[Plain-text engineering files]
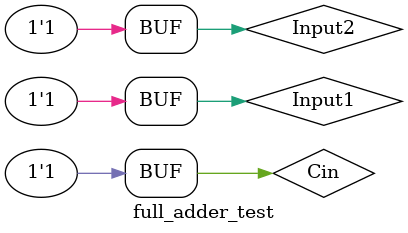
<source format=v>
`timescale 1ns / 10ps


module full_adder_test();
    reg  Input1;
    reg  Input2; 
    reg  Cin; 
    wire  Sum;
    wire  Cout;
    
    full_adder uut(.A(Input1),.B(Input2), .Cin(Cin),.S(Sum),.Cout(Cout));
    initial begin
        Input1=0;    Input2=0; Cin=0; #125;
        Input1=0;    Input2=0; Cin=1; #125;
        Input1=0;    Input2=1; Cin=0; #125;
        Input1=0;    Input2=1; Cin=1; #125;
        Input1=1;    Input2=0; Cin=0; #125;
        Input1=1;    Input2=0; Cin=1; #125;
        Input1=1;    Input2=1; Cin=0; #125;
        Input1=1;    Input2=1; Cin=1; #125;
     end
endmodule
</source>
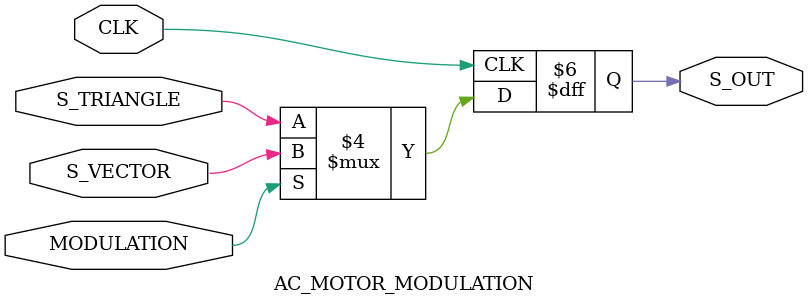
<source format=v>
module AC_MOTOR_MODULATION(
	input CLK,
	input MODULATION,
	input S_TRIANGLE,
	input S_VECTOR,
	output reg S_OUT
);

initial begin
	S_OUT <= 0;
end

always @(posedge CLK) begin
	if (MODULATION) begin
		S_OUT <= S_VECTOR;
	end else begin
		S_OUT <= S_TRIANGLE;
	end
end

endmodule

</source>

● Work order
Output the records exactly as they appear, skipping any pictures.

● Solution for this task
<source format=v>
`timescale 1ns / 10ps


module full_adder_test();
    reg  Input1;
    reg  Input2; 
    reg  Cin; 
    wire  Sum;
    wire  Cout;
    
    full_adder uut(.A(Input1),.B(Input2), .Cin(Cin),.S(Sum),.Cout(Cout));
    initial begin
        Input1=0;    Input2=0; Cin=0; #125;
        Input1=0;    Input2=0; Cin=1; #125;
        Input1=0;    Input2=1; Cin=0; #125;
        Input1=0;    Input2=1; Cin=1; #125;
        Input1=1;    Input2=0; Cin=0; #125;
        Input1=1;    Input2=0; Cin=1; #125;
        Input1=1;    Input2=1; Cin=0; #125;
        Input1=1;    Input2=1; Cin=1; #125;
     end
endmodule
</source>
<source format=v>
module AC_MOTOR_MODULATION(
	input CLK,
	input MODULATION,
	input S_TRIANGLE,
	input S_VECTOR,
	output reg S_OUT
);

initial begin
	S_OUT <= 0;
end

always @(posedge CLK) begin
	if (MODULATION) begin
		S_OUT <= S_VECTOR;
	end else begin
		S_OUT <= S_TRIANGLE;
	end
end

endmodule

</source>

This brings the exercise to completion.